The session’s final speaker was Gerald Marti (Food and Drug Administration), another longstanding member of ICCS and one with a somewhat unique perspective on regulatory issues due to his position with the FDA. His lecture, “An Introduction to the 510(k) Clearance Process for IVD Clearance”, was an excellent review of current FDA processes as regards both IVDs (in vitro diagnostics) and LDTs.
Again, this topic was introduced from the historical perspective, beginning with the original Federal Food Drug and Cosmetic Act of 1938, the Medical Device Amendments in 1976, and subsequent Modernization acts in 1997, 2002, and 2007. Gerry then moved on to the topic of IVDs, their risk-based classification, and the different types of regulation that apply to each of the three categories, with special emphasis on 510(k), the premarket notification required of Class II IVDs.

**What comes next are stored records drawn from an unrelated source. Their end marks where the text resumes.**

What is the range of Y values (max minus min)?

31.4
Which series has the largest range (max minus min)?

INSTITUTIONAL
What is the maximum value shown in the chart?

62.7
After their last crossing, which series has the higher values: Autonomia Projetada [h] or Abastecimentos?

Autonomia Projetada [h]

Once he’d finished with IVDs, he addressed LDTs. The discussion again began with the history: once primarily comprised of low volume tests performed locally in a non-commercial setting, this category of testing has now grown enormously in volume, type, and complexity, and it’s increasingly offered in a highly commercial, extensively advertised setting. The FDA is therefore understandably concerned about the potential for abuse, and the inadequacy of the current piecemeal approach of analyte specific reagents (ASRs) and in vitro diagnostic multivariate index assays (IVDMIA). In order to address these concerns the FDA has embarked on drafting a framework for oversight of LDTs that incorporates stakeholder comments. After listing various on-line resources and encouraging the audience to come forth as stakeholders in the process, Gerry summed things up with an interesting vignette about the ASR category and how it first came about.

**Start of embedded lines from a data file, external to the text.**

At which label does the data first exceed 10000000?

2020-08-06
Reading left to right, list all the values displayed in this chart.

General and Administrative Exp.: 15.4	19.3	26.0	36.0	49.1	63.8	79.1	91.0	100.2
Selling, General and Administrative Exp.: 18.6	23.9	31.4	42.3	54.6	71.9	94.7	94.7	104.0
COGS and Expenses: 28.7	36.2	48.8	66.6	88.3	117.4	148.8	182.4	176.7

As Gerry describes it, a meeting among “homebrew” stakeholders and the FDA that had originally been planned to take place at the FDA had to be moved to a less formal venue at the last minute. The resulting discussions were so productive that the parties were able to come to a very rapid consensus on the level of oversight that would be sufficient and necessary to address the FDA’s concerns about LDTs at that time without bringing homebrew testing to a halt. The result of that meeting was an entirely new category of reagents, ASRs, and the intervening years have seen remarkable progress in high complexity testing that use ASRs that would otherwise have been unlikely. By getting involved in the process, Gerry says, we can hopefully arrive at another similarly productive result.
In summary, this was an interesting and engaging set of speakers who all ended their talks with calls to action. Kudos to Teri Oldaker for inviting them, and don’t be shy participating in ICCS’s ongoing efforts in this arena.
Jeannine T. Holden, MD
Emory University School of Medicine, Atlanta, GA.